***** Input data *****

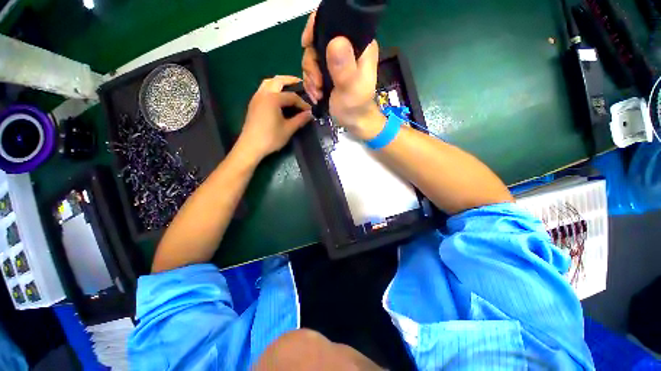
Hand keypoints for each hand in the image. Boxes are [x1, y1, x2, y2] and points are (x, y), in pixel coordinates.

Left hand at [238, 76, 311, 159]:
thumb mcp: (288, 129)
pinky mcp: (253, 103)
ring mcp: (257, 97)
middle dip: (290, 80)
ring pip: (268, 82)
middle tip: (301, 83)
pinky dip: (272, 87)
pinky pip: (264, 89)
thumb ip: (300, 119)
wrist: (250, 146)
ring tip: (289, 87)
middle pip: (278, 81)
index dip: (302, 103)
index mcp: (273, 99)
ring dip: (280, 82)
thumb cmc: (271, 138)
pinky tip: (278, 96)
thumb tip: (310, 114)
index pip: (292, 96)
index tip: (310, 110)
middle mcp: (264, 94)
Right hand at [301, 11, 384, 138]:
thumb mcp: (351, 90)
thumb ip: (344, 68)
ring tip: (317, 94)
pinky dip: (311, 83)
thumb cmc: (356, 107)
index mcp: (359, 45)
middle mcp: (347, 48)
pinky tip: (316, 95)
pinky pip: (311, 70)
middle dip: (312, 64)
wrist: (354, 122)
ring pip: (312, 57)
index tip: (307, 45)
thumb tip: (335, 41)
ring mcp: (336, 60)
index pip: (335, 21)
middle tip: (317, 84)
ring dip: (311, 78)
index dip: (316, 27)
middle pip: (318, 41)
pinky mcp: (328, 71)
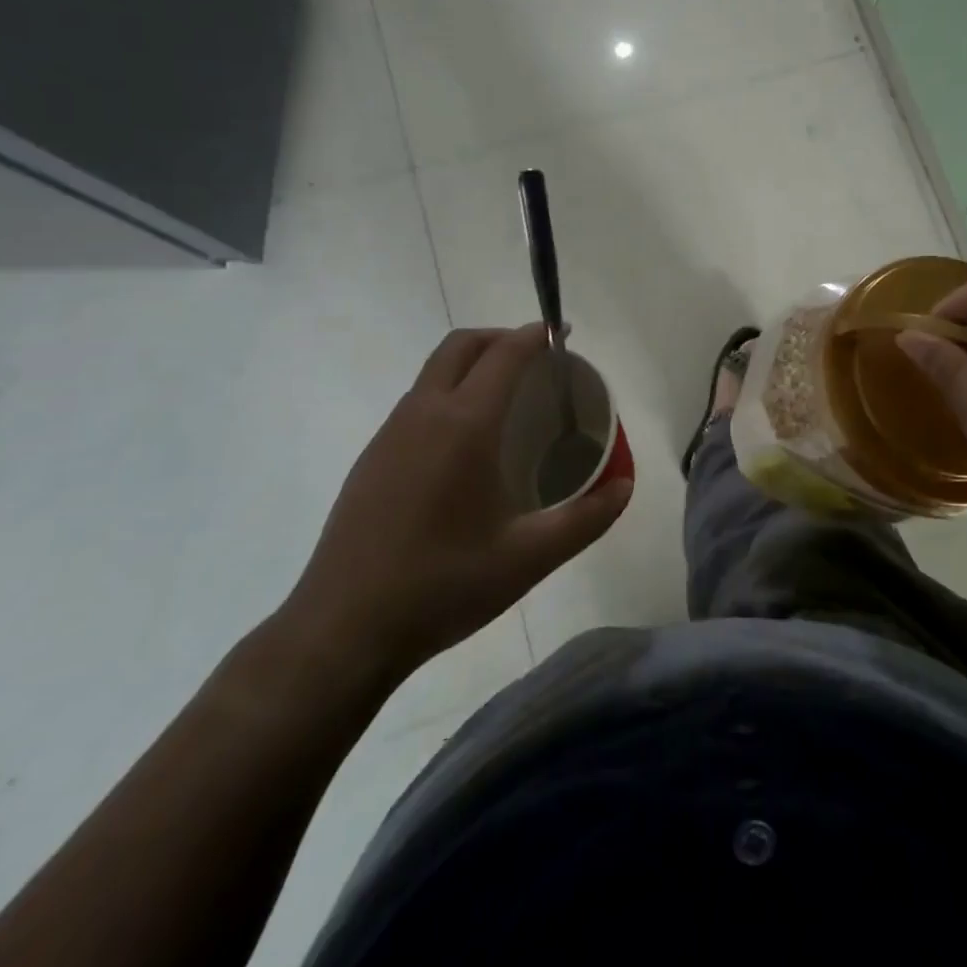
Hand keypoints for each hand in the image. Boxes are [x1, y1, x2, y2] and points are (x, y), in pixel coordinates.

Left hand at [279, 325, 630, 694]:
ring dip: (472, 364)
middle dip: (501, 338)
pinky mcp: (371, 458)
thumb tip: (624, 486)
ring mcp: (390, 434)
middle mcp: (423, 413)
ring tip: (507, 399)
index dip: (536, 336)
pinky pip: (417, 402)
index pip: (505, 354)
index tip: (562, 336)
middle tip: (537, 360)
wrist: (342, 630)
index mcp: (464, 424)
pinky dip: (449, 393)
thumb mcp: (529, 558)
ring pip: (434, 371)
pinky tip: (466, 445)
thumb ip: (586, 518)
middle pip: (462, 345)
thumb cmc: (443, 585)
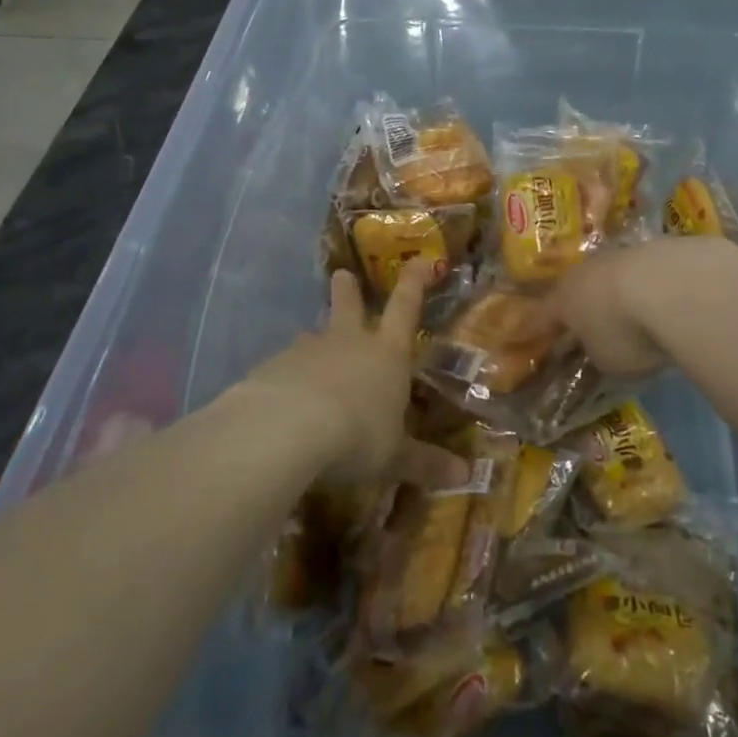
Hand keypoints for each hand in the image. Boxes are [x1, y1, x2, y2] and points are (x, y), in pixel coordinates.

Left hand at [240, 262, 426, 484]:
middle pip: (349, 307)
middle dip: (348, 292)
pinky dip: (286, 375)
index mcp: (387, 355)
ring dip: (315, 341)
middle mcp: (348, 343)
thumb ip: (425, 463)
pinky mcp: (271, 368)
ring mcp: (307, 352)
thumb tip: (465, 476)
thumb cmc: (357, 436)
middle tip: (341, 274)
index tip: (419, 260)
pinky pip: (283, 367)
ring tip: (310, 348)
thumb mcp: (395, 457)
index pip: (405, 309)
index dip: (414, 283)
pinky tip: (282, 396)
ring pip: (313, 337)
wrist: (288, 429)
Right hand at [551, 238, 737, 378]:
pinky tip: (662, 300)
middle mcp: (584, 271)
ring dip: (616, 292)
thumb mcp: (607, 361)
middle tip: (589, 325)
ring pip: (610, 276)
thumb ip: (597, 354)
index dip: (545, 330)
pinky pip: (642, 272)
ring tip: (632, 313)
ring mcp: (619, 255)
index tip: (545, 341)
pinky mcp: (654, 247)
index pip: (545, 317)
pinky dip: (647, 286)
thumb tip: (599, 349)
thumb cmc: (625, 332)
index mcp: (563, 300)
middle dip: (582, 306)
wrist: (672, 285)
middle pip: (578, 290)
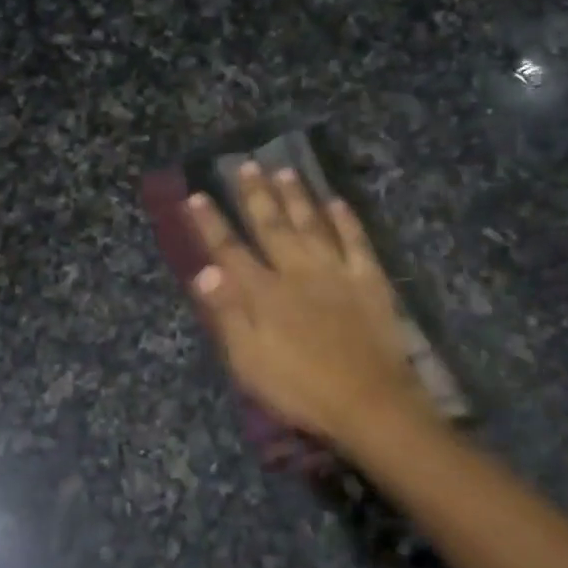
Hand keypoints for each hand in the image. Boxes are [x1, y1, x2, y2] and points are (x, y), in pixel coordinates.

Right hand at [187, 163, 439, 448]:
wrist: (369, 403)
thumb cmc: (300, 389)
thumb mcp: (249, 361)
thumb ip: (227, 314)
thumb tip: (203, 271)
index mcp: (263, 293)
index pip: (229, 251)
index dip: (211, 223)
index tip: (198, 195)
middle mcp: (296, 272)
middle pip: (271, 226)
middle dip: (255, 195)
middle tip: (245, 164)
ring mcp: (335, 272)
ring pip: (312, 225)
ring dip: (297, 197)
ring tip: (285, 170)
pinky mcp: (369, 281)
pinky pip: (356, 242)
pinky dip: (346, 220)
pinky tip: (337, 201)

*****

* [To do]: Nothing but the lines from the start of the records above through the line with "thumb cmc: (271, 138)" should be retyped, each exactly as written; leave out all pictures.

* [Exercise solution]:
Hand keypoints for each hand in the image. Boxes are [x1, y1, x2, y2] and points are (x, y), in pixel coordinates.

Left hand at [238, 76, 311, 159]:
thumb mcp: (288, 129)
pinky mcp: (253, 103)
ring mcp: (257, 97)
middle dip: (290, 80)
ring pip: (268, 82)
middle tip: (301, 83)
pinky dip: (272, 87)
pinky pip: (264, 89)
thumb ip: (300, 119)
wrist: (250, 146)
ring tip: (289, 87)
middle pip: (278, 81)
index dip: (302, 103)
index mcp: (273, 99)
ring dip: (280, 82)
thumb cmc: (271, 138)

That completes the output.